═════ EXCERPT PROVIDED
Question

An enzymatic reaction exhibits Michaelis–Menten kinetics. What will happen if the concentration of enzyme is doubled keeping \( [S_0] \gg [E] \)?

• A. Both \( K_m \) and \( V_{max} \) will remain same
• B. Both \( K_m \) and \( V_{max} \) will increase
• C. \( V_{max} \) will increase; \( K_m \) will remain same
• D. \( K_m \) will increase; \( V_{max} \) will remain same

Hint:

In Michaelis–Menten kinetics, increasing enzyme concentration increases \( V_{max} \), but \( K_m \) remains constant as it is an intrinsic property of the enzyme-substrate complex.

Answer 1

The Correct Option is C

Step 1: Recall Michaelis–Menten equation:
\[ V = \frac{V_{max}[S]}{K_m + [S]} \] Here, \( V_{max} = k_{cat}[E] \), where \( [E] \) is the enzyme concentration and \( k_{cat} \) is the turnover number.
Step 2: Analyze what happens when enzyme concentration \([E]\) is doubled:
If enzyme concentration is doubled, \( V_{max} \) also doubles because it is directly proportional to \([E]\). However, \( K_m \) is a constant that depends on the enzyme-substrate interaction and is not affected by enzyme concentration.
Step 3: Use condition \( [S_0] \gg [E] \):
This ensures we are in the range where Michaelis–Menten assumptions apply and substrate saturation is sufficient for the reaction rate to approach \( V_{max} \).
══════════
═════ EXTRACTED MATERIAL
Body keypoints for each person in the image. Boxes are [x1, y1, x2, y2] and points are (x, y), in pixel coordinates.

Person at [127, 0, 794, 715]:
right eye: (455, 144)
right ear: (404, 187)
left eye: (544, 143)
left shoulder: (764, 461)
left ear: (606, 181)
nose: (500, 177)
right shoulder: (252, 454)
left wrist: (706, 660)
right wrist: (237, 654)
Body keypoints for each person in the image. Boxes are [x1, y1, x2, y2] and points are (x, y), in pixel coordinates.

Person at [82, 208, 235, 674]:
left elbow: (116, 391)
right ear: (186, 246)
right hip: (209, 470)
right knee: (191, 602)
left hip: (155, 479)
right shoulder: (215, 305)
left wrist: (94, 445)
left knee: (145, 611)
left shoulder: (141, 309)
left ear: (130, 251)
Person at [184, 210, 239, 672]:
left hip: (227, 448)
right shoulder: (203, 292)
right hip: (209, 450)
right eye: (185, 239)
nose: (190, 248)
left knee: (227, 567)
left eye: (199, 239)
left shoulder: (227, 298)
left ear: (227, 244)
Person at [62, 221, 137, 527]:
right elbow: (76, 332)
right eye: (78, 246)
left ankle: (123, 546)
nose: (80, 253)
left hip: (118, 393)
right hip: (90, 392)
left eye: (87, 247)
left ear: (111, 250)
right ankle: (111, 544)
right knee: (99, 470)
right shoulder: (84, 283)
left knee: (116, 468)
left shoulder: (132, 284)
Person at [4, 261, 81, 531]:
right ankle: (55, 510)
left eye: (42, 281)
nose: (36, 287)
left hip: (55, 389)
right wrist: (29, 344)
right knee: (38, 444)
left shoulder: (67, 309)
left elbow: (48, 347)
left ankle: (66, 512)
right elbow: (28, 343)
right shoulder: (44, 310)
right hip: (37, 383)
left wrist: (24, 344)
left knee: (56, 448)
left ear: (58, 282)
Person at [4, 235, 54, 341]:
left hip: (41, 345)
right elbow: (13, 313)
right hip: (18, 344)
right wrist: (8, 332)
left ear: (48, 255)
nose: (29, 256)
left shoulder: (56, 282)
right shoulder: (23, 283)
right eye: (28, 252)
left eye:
══════════
- [PROBLEMS TO SOLVE]:
1 – On the enzyme kinetics page, what happens to V_max when the enzyme concentration is doubled?
2 – Return the stretch of the enzyme kinetics page from "The Correct Option" through "the turnover number.".

- [YOUR RESPONSES]:
1 – V_max doubles, because it is directly proportional to the enzyme concentration.

2 –
The Correct Option is C

Step 1: Recall Michaelis–Menten equation:
\[ V = \frac{V_{max}[S]}{K_m + [S]} \] Here, \( V_{max} = k_{cat}[E] \), where \( [E] \) is the enzyme concentration and \( k_{cat} \) is the turnover number.